European markets pared gains and even registered further losses on Thursday
As Thursday trading got underway in Europe the pound found itself once again on the backfoot. Sterling had posted the largest daily gain in relation to the US dollar since June during the previous session, following the announcement, by the Bank of England, of an emergency bond-buying programme aimed at rescuing a rapidly sinking UK bond market. The economic policies announced by the Government at the end of last week appear to have been broadly frowned upon by the markets, with concerns over the future performance of the British public finances, which many see as likely to be hampered by a massive fiscal stimulus programme, launched alongside tax cuts, at a time of heightened inflation. Such concerns remain at the forefront of investors’ thinking and today’s currency losses will increase the pressure on the BoE to substantially hike interest rates and halt sterling’s freefall.
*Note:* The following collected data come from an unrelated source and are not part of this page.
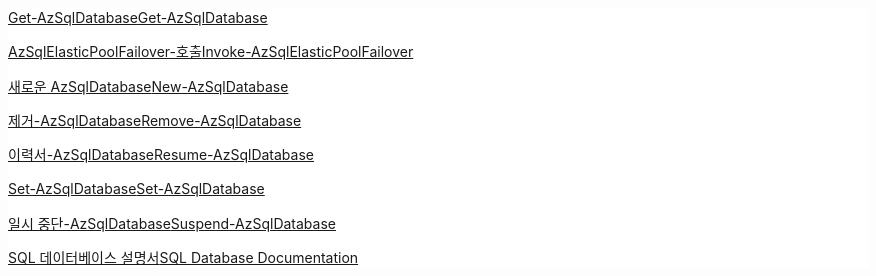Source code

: [<span data-ttu-id="863fc-140">Get-AzSqlDatabase</span><span class="sxs-lookup"><span data-stu-id="863fc-140">Get-AzSqlDatabase</span></span>](./Get-AzSqlDatabase.md)

[<span data-ttu-id="863fc-141">AzSqlElasticPoolFailover-호출</span><span class="sxs-lookup"><span data-stu-id="863fc-141">Invoke-AzSqlElasticPoolFailover</span></span>](./Invoke-AzSqlElasticPoolFailover.md)

[<span data-ttu-id="863fc-142">새로운 AzSqlDatabase</span><span class="sxs-lookup"><span data-stu-id="863fc-142">New-AzSqlDatabase</span></span>](./New-AzSqlDatabase.md)

[<span data-ttu-id="863fc-143">제거-AzSqlDatabase</span><span class="sxs-lookup"><span data-stu-id="863fc-143">Remove-AzSqlDatabase</span></span>](./Remove-AzSqlDatabase.md)

[<span data-ttu-id="863fc-144">이력서-AzSqlDatabase</span><span class="sxs-lookup"><span data-stu-id="863fc-144">Resume-AzSqlDatabase</span></span>](./Resume-AzSqlDatabase.md)

[<span data-ttu-id="863fc-145">Set-AzSqlDatabase</span><span class="sxs-lookup"><span data-stu-id="863fc-145">Set-AzSqlDatabase</span></span>](./Set-AzSqlDatabase.md)

[<span data-ttu-id="863fc-146">일시 중단-AzSqlDatabase</span><span class="sxs-lookup"><span data-stu-id="863fc-146">Suspend-AzSqlDatabase</span></span>](./Suspend-AzSqlDatabase.md)

[<span data-ttu-id="863fc-147">SQL 데이터베이스 설명서</span><span class="sxs-lookup"><span data-stu-id="863fc-147">SQL Database Documentation</span></span>](https://docs.microsoft.com/azure/sql-database/)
Ricardo Evangelista – Senior Analyst, ActivTrades
European markets pared gains and even registered further losses on Thursday, following a global trend, as a risk-off trading stance remains well in place in investors’ minds.
Market sentiment stays significantly weighed down by rising uncertainty, brought to the markets by higher borrowing costs, elevated price pressure and the prospect of an economic downturn.
Beyond that, though, something even more concerning is currently taking place; investors seem to be increasingly losing confidence in the ability of Central Banks to control the situation. This is especially true in the UK where bonds, stocks as well as the GBP currency are all nosediving despite the latest attempt from the BoE to stabilize the situation and keep cash in the financial markets with its new bond buying intervention.
This situation is really threatening to many asset classes and further lows before year-end remains as the most likely scenario for stocks unless investors witness a strong positive change in the fundamentals.
Today’s trading session will be focused on a batch of speeches from ECB officials, the GDP and initial jobless claims data from the US in the afternoon as well as the highly awaited PMI number from China due later in the evening.